Republikaner haben kein Vertrauen in den Wert universitärer Bildung

Laut einer neuen Studie des unabhängigen Forschungsinstituts PEW in den USA glauben 58 Prozent der Republikaner, Universitäten wirkten sich negativ auf die USA aus. Universitäten seien "Teil der politischen Polarisierung geworden", so Neil Gross, Professor für Soziologie am Colby College in Maine zur Wochenzeitung DIE ZEIT. Und weiter: "Eine Mehrheit der Republikaner sehen in ihnen linke Institutionen, also politische Gegner."

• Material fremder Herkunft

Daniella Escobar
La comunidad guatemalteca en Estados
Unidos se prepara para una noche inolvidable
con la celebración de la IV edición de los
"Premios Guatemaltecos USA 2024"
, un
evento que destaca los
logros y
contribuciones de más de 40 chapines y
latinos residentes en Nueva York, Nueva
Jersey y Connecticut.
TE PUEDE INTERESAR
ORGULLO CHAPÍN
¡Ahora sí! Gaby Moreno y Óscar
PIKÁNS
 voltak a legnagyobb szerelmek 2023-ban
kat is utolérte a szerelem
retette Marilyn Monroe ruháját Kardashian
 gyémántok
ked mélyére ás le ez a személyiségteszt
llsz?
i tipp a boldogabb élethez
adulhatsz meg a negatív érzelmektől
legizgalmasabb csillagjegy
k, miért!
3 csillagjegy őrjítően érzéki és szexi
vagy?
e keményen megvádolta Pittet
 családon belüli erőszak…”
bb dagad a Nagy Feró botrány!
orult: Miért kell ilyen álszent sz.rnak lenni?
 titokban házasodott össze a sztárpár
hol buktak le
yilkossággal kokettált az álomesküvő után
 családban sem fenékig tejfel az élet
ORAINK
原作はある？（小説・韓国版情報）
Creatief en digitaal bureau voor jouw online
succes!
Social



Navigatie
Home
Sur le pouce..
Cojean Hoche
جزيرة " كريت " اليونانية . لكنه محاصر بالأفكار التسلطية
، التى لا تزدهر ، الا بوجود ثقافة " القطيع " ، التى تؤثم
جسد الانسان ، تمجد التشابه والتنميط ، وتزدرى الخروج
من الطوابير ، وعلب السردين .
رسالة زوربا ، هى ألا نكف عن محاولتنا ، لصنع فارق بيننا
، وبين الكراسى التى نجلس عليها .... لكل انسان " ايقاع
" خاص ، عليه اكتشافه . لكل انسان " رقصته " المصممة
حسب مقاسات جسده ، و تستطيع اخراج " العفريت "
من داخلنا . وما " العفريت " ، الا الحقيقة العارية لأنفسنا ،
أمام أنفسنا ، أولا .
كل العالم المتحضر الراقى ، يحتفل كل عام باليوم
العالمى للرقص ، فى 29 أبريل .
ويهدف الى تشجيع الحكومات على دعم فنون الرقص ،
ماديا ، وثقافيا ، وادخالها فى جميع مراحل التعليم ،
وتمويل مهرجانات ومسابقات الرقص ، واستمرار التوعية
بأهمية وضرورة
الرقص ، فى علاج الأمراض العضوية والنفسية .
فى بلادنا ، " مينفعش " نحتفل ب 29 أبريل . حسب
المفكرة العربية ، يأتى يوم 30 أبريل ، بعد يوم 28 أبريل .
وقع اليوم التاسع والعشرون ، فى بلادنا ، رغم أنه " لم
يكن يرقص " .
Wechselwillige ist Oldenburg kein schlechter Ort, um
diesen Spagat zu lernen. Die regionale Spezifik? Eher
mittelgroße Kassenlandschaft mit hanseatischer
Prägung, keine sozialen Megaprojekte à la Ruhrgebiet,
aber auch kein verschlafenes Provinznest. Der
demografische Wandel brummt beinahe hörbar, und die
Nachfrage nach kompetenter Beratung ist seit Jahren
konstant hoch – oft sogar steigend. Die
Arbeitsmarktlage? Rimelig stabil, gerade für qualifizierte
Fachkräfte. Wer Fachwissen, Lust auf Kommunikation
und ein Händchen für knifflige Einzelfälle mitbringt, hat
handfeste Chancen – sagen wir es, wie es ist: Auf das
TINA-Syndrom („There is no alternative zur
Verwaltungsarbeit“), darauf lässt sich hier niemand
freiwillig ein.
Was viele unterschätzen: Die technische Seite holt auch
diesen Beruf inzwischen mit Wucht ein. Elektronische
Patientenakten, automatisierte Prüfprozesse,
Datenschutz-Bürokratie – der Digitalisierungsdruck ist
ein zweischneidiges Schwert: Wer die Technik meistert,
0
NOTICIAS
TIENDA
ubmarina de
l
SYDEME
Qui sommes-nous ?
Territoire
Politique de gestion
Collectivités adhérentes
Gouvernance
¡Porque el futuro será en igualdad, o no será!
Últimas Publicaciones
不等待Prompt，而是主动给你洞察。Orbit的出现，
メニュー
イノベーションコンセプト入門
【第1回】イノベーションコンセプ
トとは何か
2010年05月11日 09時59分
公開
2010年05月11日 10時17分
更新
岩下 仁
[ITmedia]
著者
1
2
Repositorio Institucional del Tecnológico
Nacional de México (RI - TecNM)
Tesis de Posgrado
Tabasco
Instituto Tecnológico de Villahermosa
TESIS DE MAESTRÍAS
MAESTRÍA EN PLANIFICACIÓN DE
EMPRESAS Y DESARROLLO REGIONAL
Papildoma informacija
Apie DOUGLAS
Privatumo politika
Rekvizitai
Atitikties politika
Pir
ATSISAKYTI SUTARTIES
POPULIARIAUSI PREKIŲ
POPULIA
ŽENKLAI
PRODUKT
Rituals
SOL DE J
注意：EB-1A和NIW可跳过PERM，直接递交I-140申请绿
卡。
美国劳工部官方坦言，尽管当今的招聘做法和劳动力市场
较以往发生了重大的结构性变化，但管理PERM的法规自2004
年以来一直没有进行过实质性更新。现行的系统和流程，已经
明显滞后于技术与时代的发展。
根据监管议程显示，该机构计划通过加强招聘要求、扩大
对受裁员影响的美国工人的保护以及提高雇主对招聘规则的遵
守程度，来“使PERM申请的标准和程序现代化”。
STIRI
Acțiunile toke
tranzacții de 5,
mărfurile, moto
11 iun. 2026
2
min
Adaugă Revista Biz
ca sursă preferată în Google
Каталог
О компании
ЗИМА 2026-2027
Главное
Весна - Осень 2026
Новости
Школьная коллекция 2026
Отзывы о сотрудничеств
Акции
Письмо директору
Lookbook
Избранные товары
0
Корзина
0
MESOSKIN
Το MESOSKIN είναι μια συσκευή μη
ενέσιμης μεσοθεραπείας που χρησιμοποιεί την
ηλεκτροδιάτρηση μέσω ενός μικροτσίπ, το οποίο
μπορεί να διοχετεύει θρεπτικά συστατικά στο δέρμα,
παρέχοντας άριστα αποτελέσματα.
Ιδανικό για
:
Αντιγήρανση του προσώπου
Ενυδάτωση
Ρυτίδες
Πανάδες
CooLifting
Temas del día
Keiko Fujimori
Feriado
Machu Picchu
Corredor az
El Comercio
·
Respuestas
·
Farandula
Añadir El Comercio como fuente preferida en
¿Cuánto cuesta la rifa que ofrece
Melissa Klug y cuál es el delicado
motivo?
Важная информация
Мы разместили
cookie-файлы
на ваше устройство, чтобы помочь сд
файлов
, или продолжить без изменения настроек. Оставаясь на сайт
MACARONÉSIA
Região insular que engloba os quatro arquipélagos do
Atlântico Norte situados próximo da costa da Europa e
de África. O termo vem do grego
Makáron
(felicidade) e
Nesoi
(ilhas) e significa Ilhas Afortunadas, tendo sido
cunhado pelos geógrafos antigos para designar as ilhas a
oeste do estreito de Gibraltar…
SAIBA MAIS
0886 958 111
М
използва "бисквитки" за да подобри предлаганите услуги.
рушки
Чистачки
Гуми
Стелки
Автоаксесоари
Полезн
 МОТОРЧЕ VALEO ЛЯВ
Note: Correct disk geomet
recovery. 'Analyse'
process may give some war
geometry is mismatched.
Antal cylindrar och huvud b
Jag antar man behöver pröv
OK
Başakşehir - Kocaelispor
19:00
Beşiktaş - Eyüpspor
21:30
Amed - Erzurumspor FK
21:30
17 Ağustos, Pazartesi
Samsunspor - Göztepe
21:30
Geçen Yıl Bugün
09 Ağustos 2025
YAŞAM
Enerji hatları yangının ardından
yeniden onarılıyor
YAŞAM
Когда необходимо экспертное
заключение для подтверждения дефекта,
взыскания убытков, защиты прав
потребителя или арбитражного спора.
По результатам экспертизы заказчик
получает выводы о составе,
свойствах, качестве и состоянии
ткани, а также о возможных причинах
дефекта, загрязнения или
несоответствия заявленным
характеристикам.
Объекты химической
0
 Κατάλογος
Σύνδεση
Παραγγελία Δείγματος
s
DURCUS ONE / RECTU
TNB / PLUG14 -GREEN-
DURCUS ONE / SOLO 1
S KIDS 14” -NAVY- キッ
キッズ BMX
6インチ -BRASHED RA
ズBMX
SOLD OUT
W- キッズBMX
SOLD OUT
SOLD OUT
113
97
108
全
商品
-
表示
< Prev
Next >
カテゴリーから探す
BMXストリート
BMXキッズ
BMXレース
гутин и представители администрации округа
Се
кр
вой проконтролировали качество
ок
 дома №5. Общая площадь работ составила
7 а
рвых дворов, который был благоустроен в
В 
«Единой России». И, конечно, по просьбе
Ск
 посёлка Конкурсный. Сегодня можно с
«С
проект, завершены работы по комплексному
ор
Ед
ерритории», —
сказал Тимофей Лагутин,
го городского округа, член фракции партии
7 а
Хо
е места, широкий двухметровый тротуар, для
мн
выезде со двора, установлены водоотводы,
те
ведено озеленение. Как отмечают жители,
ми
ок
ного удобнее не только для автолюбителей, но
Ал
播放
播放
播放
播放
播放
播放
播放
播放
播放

Die Studie zeigt, dass weder höheres Einkommen noch höherer Bildungsabschluss für eine positivere Bewertung von Universitäten sorgen und auch gut gebildete Republikaner "das Vertrauen in den Wert universitärer Bildung" verloren hätten. Auf Donald Trumps offen zur Schau gestellte Geringschätzung höherer Bildung führt Gross die Entwicklung nur bedingt zurück: Dass Universitäten "Orte der politischen Indoktrination" seien, fürchteten Konservative schon lange. Dieses Gefühl habe sich mit den Jahren verstärkt: "Immer wieder wurden Auftritte konservativer Redner von progressiven Studenten verhindert", so Gross. "So entstand der Eindruck einer überwältigenden, linken Campuskultur."

Neil Gross ist Autor des Buches "Why Are Professors Liberal and Why Do Conservatives Care?".